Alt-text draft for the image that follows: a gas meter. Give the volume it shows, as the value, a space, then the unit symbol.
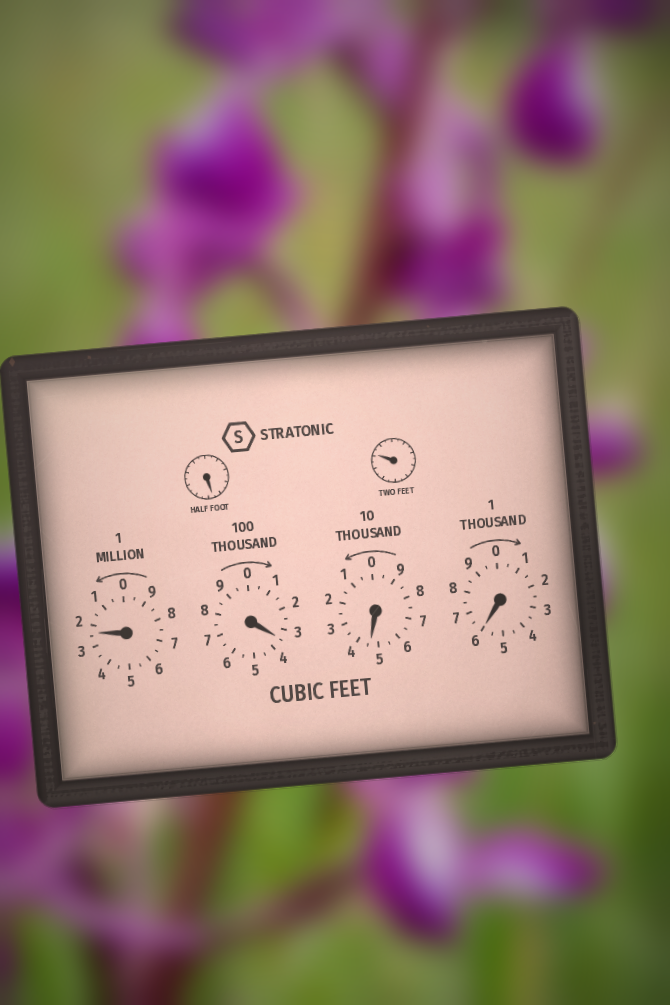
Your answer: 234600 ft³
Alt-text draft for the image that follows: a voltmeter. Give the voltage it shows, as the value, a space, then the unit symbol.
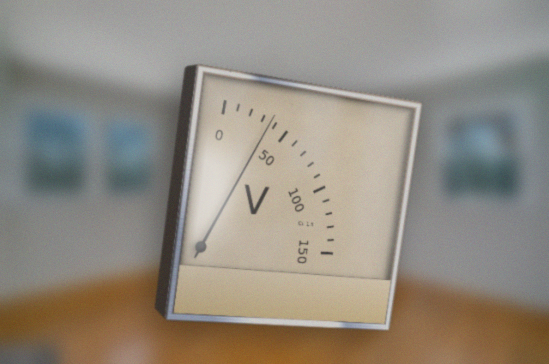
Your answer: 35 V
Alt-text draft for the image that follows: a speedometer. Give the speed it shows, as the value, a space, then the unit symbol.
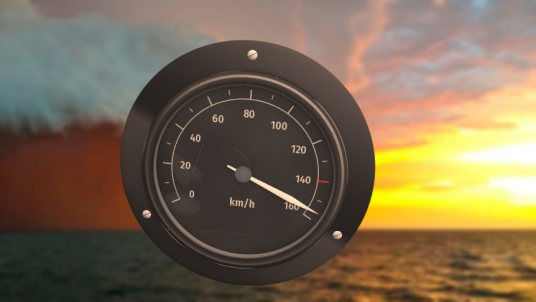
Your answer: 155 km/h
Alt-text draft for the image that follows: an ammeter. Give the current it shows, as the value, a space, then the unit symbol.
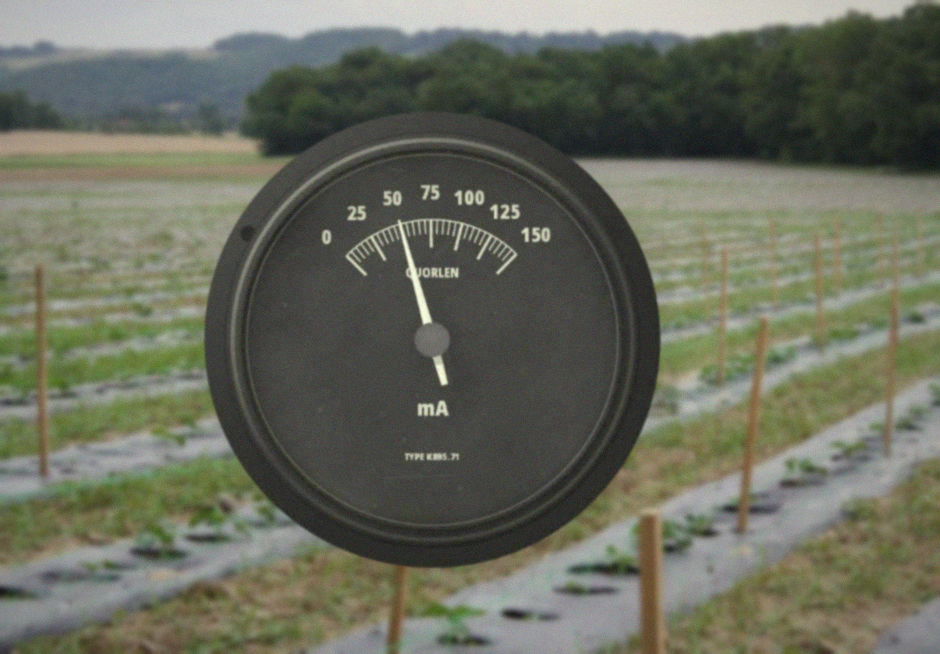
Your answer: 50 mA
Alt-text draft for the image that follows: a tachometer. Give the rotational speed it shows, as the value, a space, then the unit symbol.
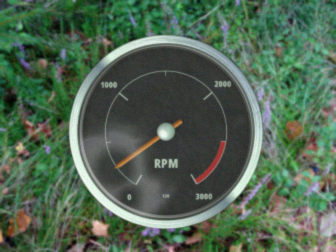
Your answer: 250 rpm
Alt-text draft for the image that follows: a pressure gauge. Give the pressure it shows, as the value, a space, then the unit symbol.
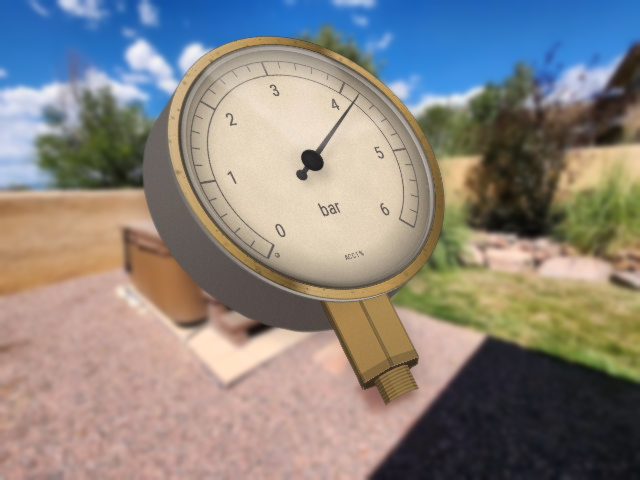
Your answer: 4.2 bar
_ _ _
Please write out all the rows above again with "unit symbol" replaced by "unit abbreviation" and nothing else changed. Omit the pictures.

Alt-text draft for the image that follows: a gas meter. Give the volume it shows, as the value, a space, then the unit abbreviation.
Your answer: 234600 ft³
Alt-text draft for the image that follows: a voltmeter. Give the voltage it shows, as the value, a space, then the unit abbreviation.
Your answer: 35 V
Alt-text draft for the image that follows: a speedometer. Give the speed it shows, as the value, a space, then the unit abbreviation.
Your answer: 155 km/h
Alt-text draft for the image that follows: an ammeter. Give the current it shows, as the value, a space, then the unit abbreviation.
Your answer: 50 mA
Alt-text draft for the image that follows: a tachometer. Give the rotational speed it shows, as the value, a space, then the unit abbreviation.
Your answer: 250 rpm
Alt-text draft for the image that follows: a pressure gauge. Give the pressure it shows, as the value, a space, then the unit abbreviation.
Your answer: 4.2 bar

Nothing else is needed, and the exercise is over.